*** Records for processing ***

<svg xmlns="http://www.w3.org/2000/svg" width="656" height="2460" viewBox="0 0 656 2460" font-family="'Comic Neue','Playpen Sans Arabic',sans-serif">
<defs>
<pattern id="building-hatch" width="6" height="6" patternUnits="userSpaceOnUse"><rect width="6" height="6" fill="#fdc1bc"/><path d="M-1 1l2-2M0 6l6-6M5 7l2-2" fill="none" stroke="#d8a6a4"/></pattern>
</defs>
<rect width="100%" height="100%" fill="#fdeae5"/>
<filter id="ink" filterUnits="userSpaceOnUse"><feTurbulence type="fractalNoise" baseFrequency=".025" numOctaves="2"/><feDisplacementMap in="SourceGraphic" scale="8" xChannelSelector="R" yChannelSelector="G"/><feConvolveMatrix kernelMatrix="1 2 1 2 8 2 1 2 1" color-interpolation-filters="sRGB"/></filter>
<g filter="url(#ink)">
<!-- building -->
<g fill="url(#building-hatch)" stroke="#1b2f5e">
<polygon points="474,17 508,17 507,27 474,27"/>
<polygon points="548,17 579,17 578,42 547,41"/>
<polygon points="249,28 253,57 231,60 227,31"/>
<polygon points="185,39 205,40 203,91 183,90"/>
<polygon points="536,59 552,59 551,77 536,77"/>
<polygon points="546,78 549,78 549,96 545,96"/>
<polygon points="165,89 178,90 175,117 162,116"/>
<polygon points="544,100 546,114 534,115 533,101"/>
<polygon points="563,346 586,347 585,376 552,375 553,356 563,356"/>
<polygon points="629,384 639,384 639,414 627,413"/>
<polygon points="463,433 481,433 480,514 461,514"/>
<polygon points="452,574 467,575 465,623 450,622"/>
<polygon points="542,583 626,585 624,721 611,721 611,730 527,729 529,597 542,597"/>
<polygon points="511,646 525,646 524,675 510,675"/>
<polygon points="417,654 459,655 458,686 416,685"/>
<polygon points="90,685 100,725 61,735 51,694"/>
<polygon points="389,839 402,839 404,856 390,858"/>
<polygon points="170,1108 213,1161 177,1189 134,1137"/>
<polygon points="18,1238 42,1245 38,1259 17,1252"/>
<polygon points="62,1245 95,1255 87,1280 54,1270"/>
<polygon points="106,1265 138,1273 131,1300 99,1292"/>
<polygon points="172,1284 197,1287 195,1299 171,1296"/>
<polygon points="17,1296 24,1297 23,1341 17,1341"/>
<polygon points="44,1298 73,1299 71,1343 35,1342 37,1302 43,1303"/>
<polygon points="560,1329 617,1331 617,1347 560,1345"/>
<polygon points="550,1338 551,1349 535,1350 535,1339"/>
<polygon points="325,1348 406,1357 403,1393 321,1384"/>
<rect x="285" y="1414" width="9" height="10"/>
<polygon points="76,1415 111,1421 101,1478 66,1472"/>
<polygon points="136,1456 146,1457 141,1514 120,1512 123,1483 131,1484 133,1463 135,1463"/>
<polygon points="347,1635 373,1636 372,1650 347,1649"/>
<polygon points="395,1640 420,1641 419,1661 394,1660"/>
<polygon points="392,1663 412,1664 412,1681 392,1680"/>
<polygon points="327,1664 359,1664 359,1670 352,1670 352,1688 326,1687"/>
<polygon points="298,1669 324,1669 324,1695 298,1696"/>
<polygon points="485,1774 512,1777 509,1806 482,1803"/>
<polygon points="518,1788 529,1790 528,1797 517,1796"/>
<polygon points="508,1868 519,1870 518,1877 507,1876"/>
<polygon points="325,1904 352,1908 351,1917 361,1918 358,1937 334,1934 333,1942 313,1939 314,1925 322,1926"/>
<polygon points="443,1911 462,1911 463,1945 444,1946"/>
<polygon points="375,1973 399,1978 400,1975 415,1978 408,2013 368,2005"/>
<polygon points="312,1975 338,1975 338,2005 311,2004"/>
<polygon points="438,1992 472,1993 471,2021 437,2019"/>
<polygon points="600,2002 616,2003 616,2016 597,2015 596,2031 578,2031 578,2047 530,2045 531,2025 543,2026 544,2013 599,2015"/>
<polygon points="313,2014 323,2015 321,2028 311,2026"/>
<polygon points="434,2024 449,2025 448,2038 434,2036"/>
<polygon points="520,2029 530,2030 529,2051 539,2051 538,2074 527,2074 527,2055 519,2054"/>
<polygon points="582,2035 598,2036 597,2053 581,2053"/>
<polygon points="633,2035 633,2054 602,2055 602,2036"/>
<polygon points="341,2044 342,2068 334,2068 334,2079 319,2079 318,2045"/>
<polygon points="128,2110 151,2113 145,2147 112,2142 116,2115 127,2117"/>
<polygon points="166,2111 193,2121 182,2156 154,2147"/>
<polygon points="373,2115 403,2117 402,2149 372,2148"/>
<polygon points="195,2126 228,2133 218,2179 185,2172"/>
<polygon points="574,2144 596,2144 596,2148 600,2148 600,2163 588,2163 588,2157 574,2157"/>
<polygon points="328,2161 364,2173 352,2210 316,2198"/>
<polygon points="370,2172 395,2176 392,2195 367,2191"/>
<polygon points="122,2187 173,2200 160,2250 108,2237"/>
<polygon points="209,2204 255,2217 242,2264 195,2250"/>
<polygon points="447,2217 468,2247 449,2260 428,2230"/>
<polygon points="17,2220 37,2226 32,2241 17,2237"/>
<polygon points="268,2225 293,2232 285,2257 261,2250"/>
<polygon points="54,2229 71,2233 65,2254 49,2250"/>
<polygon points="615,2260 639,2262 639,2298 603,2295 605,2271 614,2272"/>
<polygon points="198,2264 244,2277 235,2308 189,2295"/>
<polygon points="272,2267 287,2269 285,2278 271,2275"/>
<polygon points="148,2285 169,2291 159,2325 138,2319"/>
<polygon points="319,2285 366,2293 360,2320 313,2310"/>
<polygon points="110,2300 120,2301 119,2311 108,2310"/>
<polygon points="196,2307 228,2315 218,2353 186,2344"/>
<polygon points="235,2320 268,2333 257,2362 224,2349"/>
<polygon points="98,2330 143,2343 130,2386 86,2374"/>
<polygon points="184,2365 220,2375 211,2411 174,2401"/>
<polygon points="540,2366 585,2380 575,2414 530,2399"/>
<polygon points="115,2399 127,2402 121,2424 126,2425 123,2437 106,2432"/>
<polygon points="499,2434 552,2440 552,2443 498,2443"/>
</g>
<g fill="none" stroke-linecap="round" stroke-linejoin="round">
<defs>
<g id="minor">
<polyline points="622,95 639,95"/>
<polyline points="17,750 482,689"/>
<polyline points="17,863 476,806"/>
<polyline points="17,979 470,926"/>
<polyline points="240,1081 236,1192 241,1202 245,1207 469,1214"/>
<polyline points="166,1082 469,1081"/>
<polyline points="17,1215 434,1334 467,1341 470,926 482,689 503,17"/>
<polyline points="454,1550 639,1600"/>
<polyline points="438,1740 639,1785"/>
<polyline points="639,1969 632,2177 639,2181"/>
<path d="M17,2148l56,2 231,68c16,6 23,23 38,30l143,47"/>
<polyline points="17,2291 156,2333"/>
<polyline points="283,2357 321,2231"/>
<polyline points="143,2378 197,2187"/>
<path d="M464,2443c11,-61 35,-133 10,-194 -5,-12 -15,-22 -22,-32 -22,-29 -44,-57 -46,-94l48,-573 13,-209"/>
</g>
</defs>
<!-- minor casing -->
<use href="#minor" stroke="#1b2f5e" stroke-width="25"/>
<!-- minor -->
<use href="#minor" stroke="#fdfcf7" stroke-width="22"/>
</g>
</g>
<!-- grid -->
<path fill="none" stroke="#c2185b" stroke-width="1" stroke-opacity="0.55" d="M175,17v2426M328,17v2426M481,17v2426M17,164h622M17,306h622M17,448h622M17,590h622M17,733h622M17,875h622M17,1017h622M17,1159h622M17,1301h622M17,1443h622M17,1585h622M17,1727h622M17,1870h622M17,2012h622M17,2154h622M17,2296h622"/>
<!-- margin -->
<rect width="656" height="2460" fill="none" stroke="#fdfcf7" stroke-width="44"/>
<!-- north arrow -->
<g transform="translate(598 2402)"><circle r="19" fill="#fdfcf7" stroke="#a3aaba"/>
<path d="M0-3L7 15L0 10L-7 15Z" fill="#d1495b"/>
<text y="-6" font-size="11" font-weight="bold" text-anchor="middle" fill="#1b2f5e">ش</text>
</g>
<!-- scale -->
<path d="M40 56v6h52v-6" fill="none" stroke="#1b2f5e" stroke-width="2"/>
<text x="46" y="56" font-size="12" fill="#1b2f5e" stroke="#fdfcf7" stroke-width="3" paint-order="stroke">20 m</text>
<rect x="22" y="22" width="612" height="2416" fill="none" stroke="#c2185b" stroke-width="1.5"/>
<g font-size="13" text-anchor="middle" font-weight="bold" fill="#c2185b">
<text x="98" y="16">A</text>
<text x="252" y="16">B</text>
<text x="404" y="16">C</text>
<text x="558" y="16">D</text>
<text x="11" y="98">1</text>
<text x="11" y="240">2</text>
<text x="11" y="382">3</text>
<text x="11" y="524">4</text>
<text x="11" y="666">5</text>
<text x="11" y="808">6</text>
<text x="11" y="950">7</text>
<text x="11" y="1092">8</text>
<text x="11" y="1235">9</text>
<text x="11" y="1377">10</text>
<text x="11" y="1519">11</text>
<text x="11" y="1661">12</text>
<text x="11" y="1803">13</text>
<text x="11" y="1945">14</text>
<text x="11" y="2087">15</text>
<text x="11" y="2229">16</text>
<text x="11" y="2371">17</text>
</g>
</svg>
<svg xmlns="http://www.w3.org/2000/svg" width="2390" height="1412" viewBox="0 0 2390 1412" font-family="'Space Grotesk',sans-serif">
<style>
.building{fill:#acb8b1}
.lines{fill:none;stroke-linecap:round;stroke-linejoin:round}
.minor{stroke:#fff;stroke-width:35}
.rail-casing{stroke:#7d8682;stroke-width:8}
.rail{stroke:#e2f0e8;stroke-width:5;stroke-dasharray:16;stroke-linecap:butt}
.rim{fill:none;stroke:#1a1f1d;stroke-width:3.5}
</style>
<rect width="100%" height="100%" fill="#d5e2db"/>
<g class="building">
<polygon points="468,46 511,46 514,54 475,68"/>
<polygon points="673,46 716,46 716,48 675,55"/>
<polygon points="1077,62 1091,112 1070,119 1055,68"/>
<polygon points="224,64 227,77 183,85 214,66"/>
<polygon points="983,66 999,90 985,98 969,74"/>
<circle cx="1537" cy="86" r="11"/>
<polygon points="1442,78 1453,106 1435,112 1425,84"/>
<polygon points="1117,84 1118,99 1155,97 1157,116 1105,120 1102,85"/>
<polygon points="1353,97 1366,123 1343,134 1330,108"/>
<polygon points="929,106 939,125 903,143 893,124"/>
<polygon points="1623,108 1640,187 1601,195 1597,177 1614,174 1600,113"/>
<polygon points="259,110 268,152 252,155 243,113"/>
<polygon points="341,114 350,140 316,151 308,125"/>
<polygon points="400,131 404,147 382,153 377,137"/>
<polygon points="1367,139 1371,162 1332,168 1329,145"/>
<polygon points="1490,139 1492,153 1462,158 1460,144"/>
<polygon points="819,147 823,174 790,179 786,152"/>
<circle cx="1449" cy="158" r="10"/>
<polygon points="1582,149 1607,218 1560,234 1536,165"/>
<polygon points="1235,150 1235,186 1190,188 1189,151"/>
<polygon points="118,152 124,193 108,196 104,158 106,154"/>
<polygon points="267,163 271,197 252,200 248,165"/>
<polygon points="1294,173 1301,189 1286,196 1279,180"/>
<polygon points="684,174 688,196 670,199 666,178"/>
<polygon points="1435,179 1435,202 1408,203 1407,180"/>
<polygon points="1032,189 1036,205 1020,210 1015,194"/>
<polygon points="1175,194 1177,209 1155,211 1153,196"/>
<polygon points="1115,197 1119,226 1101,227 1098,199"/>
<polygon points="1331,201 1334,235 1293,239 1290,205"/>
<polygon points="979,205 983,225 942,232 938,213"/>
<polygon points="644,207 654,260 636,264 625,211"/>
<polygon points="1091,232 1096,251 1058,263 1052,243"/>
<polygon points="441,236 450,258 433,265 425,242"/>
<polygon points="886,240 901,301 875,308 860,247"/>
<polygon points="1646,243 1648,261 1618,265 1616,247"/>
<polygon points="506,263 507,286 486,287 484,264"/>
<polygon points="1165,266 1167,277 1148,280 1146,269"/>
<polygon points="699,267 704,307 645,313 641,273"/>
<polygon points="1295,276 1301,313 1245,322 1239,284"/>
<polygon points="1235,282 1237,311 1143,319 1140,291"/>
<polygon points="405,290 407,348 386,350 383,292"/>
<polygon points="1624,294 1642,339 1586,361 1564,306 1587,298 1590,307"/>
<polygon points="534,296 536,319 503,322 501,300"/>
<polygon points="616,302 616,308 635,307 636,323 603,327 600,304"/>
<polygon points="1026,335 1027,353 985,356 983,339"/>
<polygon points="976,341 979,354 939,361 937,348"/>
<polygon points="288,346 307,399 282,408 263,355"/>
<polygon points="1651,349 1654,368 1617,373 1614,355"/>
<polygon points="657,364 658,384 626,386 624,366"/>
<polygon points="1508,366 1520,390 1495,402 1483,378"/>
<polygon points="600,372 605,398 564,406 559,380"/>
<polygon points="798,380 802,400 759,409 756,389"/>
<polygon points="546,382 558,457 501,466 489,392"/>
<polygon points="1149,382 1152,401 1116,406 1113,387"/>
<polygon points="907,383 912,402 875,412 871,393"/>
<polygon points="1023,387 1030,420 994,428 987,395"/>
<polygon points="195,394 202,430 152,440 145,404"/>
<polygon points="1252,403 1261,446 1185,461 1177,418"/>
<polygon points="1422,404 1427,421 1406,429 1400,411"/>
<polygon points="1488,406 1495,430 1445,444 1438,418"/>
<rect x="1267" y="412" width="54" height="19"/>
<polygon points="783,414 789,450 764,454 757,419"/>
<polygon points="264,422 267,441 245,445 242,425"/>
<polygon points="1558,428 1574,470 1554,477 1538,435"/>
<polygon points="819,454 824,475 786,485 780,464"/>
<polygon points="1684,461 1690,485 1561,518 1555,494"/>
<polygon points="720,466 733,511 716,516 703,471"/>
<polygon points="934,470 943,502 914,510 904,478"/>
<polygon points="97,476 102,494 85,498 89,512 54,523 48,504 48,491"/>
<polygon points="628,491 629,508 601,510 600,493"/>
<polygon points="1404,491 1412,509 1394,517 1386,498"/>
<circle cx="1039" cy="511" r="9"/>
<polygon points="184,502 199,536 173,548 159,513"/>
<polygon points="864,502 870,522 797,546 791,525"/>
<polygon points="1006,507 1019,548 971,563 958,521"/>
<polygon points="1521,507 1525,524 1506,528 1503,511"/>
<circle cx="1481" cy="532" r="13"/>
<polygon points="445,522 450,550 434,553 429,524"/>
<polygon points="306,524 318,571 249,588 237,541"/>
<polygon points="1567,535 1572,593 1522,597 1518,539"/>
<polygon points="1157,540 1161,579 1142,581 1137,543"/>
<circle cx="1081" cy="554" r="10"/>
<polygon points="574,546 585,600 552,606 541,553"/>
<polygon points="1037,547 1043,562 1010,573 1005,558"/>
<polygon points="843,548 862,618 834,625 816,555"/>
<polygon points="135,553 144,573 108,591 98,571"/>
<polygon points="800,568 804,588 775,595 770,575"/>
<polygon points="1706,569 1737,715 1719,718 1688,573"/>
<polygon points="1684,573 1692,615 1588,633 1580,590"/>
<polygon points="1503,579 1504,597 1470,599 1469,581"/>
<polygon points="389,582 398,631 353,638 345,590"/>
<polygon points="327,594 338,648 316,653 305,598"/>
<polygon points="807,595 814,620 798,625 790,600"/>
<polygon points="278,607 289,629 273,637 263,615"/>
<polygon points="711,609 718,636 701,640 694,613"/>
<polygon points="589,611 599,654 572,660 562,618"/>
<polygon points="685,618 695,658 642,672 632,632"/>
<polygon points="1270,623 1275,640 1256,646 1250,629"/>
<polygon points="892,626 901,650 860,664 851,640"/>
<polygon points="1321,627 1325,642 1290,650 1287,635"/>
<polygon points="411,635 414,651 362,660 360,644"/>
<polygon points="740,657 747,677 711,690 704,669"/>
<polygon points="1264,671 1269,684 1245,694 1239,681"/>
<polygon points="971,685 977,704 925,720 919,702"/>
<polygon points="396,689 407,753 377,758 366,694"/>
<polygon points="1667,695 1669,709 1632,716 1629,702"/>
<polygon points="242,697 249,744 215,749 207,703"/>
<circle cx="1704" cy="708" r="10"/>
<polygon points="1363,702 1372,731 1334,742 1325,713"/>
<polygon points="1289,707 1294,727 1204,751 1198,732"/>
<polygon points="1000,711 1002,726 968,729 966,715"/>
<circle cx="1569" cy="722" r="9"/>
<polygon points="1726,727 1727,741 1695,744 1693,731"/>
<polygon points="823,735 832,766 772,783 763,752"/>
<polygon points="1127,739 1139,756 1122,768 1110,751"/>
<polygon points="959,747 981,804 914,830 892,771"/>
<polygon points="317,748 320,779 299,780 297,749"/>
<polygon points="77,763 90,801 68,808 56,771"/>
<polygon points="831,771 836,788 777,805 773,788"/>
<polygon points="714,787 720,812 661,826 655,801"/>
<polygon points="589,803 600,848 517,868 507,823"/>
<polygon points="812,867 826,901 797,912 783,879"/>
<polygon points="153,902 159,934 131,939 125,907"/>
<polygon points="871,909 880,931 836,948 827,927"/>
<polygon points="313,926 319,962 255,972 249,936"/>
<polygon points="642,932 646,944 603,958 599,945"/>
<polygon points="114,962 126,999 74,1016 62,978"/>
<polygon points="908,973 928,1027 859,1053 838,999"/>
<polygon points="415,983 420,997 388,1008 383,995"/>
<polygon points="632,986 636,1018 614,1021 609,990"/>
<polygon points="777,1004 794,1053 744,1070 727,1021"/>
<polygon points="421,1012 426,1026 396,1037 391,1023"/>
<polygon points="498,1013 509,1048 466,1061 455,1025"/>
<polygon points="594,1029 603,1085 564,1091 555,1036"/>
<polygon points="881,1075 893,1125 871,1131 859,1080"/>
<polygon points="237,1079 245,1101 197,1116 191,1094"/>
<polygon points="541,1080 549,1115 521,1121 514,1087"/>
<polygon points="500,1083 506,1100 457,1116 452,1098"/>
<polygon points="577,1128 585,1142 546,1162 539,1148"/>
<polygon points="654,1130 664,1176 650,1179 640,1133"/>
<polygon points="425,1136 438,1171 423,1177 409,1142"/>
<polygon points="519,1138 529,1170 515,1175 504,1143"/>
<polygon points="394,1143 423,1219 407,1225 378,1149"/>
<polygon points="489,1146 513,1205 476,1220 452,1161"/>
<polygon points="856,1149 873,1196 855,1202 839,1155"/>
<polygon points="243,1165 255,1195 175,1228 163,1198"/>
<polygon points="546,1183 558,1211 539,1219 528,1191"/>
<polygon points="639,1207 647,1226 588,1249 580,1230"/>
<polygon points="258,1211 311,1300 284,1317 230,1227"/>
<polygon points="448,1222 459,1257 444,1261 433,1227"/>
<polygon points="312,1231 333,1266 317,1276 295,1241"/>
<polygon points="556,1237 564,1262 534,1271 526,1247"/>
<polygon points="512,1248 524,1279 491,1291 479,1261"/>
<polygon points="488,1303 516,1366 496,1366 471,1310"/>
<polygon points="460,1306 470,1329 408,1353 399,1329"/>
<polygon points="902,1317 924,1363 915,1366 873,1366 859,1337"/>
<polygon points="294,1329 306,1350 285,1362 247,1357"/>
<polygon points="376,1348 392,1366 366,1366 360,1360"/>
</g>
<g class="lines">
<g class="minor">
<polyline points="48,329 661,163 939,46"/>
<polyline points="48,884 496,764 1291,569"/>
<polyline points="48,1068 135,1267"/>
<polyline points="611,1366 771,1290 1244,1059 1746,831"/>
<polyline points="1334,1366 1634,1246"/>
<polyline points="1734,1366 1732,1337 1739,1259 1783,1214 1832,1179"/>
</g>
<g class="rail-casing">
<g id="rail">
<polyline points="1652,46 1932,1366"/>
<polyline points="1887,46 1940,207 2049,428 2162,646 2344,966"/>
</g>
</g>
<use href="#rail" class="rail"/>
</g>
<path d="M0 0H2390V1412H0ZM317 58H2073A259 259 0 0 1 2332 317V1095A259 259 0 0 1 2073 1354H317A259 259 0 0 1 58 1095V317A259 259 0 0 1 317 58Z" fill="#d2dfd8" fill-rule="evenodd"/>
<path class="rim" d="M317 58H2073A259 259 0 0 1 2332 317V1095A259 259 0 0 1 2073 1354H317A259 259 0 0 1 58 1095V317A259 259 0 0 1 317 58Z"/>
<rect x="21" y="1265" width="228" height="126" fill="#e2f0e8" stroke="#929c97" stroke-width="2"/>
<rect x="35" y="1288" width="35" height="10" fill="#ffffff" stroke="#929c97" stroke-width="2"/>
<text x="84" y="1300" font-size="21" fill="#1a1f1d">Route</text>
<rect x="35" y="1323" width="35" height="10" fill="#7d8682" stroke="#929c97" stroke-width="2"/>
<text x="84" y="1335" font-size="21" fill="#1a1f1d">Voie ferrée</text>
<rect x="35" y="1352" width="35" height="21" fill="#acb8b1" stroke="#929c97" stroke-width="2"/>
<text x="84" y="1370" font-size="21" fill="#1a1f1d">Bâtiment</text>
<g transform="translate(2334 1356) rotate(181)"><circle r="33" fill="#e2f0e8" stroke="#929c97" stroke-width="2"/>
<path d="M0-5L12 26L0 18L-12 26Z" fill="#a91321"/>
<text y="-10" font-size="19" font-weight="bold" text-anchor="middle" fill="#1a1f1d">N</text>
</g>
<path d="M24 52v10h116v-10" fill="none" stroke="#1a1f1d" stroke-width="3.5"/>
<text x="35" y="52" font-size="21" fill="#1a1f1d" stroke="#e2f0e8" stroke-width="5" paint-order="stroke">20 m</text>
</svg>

*** End of Records for processing ***

What you need to do ▸ From the records above, pull out each line that has "filter".

Answer to this exercise ▸
<filter id="ink" filterUnits="userSpaceOnUse"><feTurbulence type="fractalNoise" baseFrequency=".025" numOctaves="2"/><feDisplacementMap in="SourceGraphic" scale="8" xChannelSelector="R" yChannelSelector="G"/><feConvolveMatrix kernelMatrix="1 2 1 2 8 2 1 2 1" color-interpolation-filters="sRGB"/></filter>
<g filter="url(#ink)">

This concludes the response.